June 30 (Bloomberg) -- Chilean policy makers in June discussed keeping interest rates unchanged for the first time since January before voting unanimously to raise lending costs, according to the minutes of the meeting published today on the central bank website.
Chile’s central bank on June 14 raised rates by a quarter-point to 5.25 percent, matching the estimate of 16 of 19 economists surveyed by Bloomberg. Two analysts expected a fourth consecutive half-point increase and one forecast a pause.
Policy makers considered a pause and a quarter-point increase to be “completely plausible” options, according to the minutes. The central bank probably will continue to raise interest rates at a pace that will depend on internal and external economic conditions, according to today’s report.
“The balance of risks for inflation meant it was advisable to continue removing the monetary stimulus to bring it in line with ranges that historically had been considered neutral,” according to the minutes. “Future steps should be adjusted according to the economic response and projections.”
The central bank’s disclosure that it considered keeping rates unchanged at 5 percent strengthens perspectives that it could pause again this year, Matias Madrid, an economist at Banco Penta in Santiago, said via telephone today.

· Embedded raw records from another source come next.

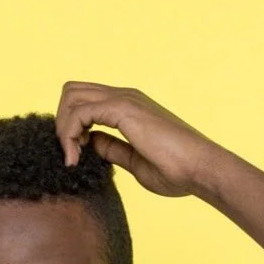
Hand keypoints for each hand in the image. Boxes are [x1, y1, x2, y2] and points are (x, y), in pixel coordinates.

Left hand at [54, 82, 224, 197]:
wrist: (201, 169)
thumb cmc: (177, 171)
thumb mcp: (134, 161)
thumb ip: (112, 149)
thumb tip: (91, 143)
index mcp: (128, 106)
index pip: (85, 101)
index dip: (72, 128)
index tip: (77, 156)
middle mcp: (124, 96)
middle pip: (73, 92)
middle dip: (62, 123)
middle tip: (70, 154)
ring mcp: (124, 99)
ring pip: (72, 97)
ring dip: (63, 129)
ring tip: (72, 158)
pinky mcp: (124, 110)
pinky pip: (80, 112)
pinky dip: (70, 134)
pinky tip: (77, 158)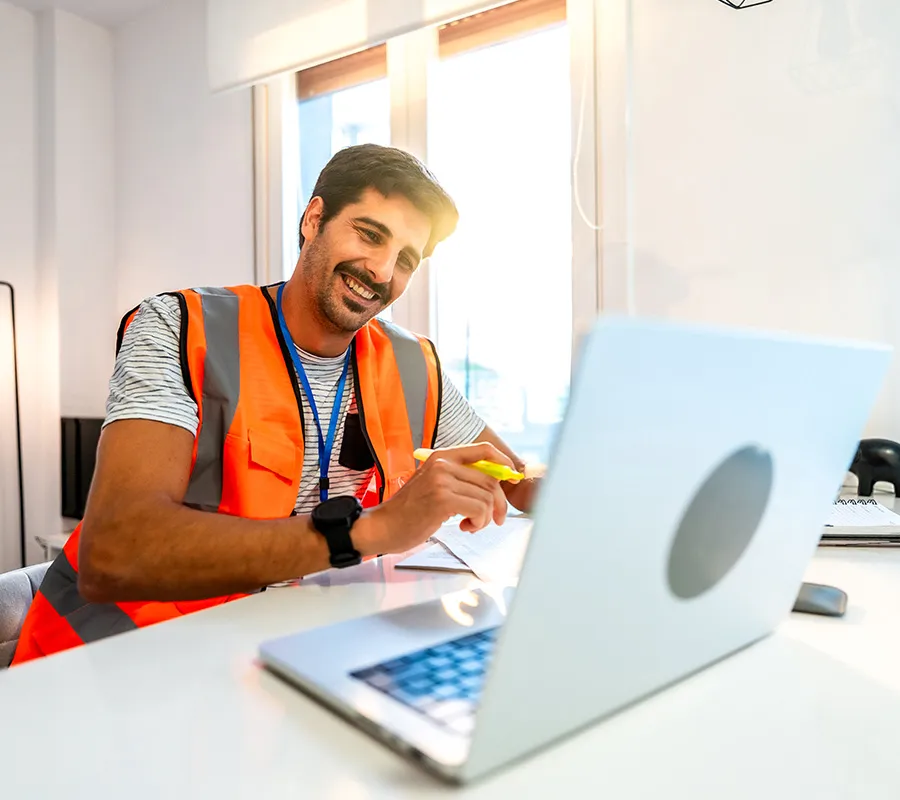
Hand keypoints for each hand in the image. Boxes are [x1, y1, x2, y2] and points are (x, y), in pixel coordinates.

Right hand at [356, 442, 515, 554]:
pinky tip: (465, 527)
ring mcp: (442, 480)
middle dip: (498, 503)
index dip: (504, 463)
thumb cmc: (408, 512)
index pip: (483, 450)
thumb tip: (494, 483)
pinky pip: (479, 509)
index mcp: (441, 456)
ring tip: (471, 524)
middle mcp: (443, 463)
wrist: (382, 527)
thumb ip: (459, 479)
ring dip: (485, 517)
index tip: (512, 477)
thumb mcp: (434, 485)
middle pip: (490, 479)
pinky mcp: (442, 499)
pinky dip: (479, 522)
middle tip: (495, 520)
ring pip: (487, 497)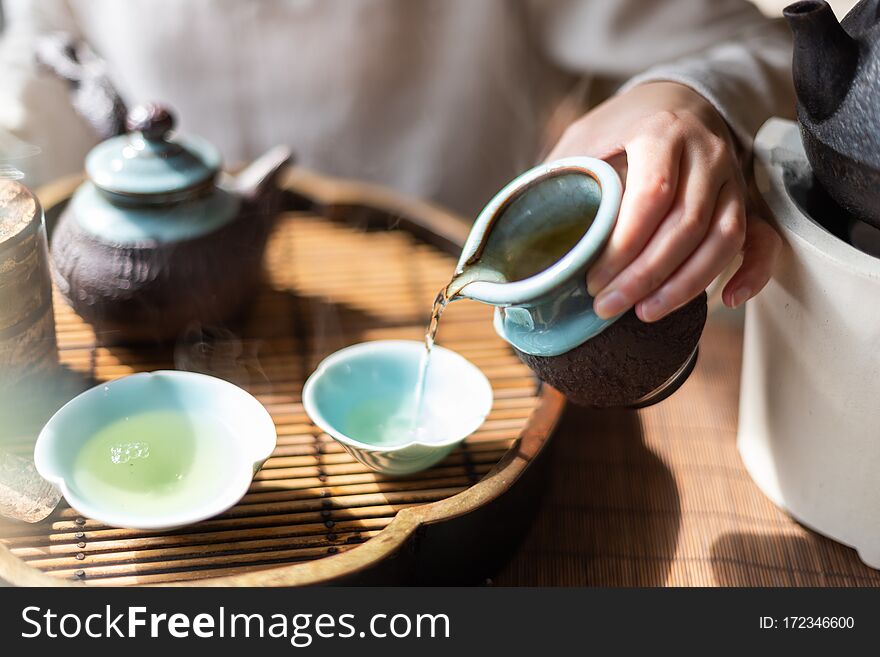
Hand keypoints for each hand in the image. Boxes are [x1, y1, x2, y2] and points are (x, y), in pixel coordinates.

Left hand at [547, 81, 780, 320]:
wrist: (680, 97)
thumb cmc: (622, 125)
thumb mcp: (584, 136)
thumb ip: (561, 176)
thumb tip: (520, 232)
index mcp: (662, 132)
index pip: (652, 195)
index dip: (623, 246)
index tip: (592, 280)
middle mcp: (706, 153)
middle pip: (686, 225)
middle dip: (645, 276)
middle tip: (608, 306)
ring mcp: (732, 177)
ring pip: (724, 238)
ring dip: (686, 284)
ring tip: (646, 313)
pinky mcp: (747, 198)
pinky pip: (763, 239)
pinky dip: (754, 272)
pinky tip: (729, 299)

“There will be pauses,” he said. “In July they will increase by 25 basis points before keeping rates unchanged in August.”
Lending costs are approaching so-called neutral levels that would neither stimulate nor constrict economic growth and consumer prices, bank President Jose De Gregorio said in a paper published June 22 on the central bank website.
“The world is going through a period of low interest rates and it’s probable that in the short term the neutral interest rate could be somewhat below what previous estimates indicate,” he wrote.
Neutral rates used to be 5 percent to 6 percent before the U.S. held lending costs near zero percent, central bank board member Enrique Marshall said in a May 27 speech in Santiago.
Chile’s two-year interest rate swaps, which reflect traders’ views of future rate decisions, rose three basis points to 5.69 percent from yesterday.
Commodity prices, which have remained “volatile,” and domestic economic growth could cause inflation rates to accelerate, according to the minutes. Signs of a slowdown in the international economic recovery so far have had a “limited” impact on the Chilean economy, according to the report.
“The national economy going forward should demonstrate a growth rate that is in line with its potential,” the central bank wrote. “The alternative hypothesis shouldn’t be ruled out that an increase in the vigor of demand could endure for longer, driven by traction in the labor market.”
Chile’s gross domestic product will expand as much as 7 percent this year, which would be its fastest pace of annual growth since 1996, according to central bank forecasts.
Annual inflation will quicken to 4 percent by December from 3.3 percent in May, the bank said in its quarterly monetary report, published on June 20. Policy makers target annual inflation of 3 percent, plus or minus 1 percentage point over a two-year horizon.
Chile’s growing labor market could exacerbate consumer price pressures in South America’s fifth-largest economy, the central bank said in the monetary policy report.
“One board member indicated that the decline in the unemployment rate, discounting the effects of seasonality, showed that it was increasingly probable that it was below the natural rate of unemployment,” according to the minutes.
Chile’s jobless rate in the three months through May was 7.2 percent, up from 7 percent through April and down from 7.3 percent through March, the National Statistics Institute said in a report today.
The median estimate of 14 economists surveyed by Bloomberg was for unemployment to rise to 7.1 percent through May.
The labor force grew by 0.2 percent to more than 8 million through May from the previous period through April as the economy created 1,670 new jobs, the institute said.
The farm and manufacturing industries shed 63,860 and 15,060 jobs respectively in the three months through May from the previous period through April. Construction companies hired 11,190 workers in the period and fisheries increased employment by 3,810 people, the institute said.
“The unemployment rate still is situated at levels that are quite low,” Cristobal Doberti, chief economist at Bice Inversiones in Santiago, said in an e-mailed note to investors today.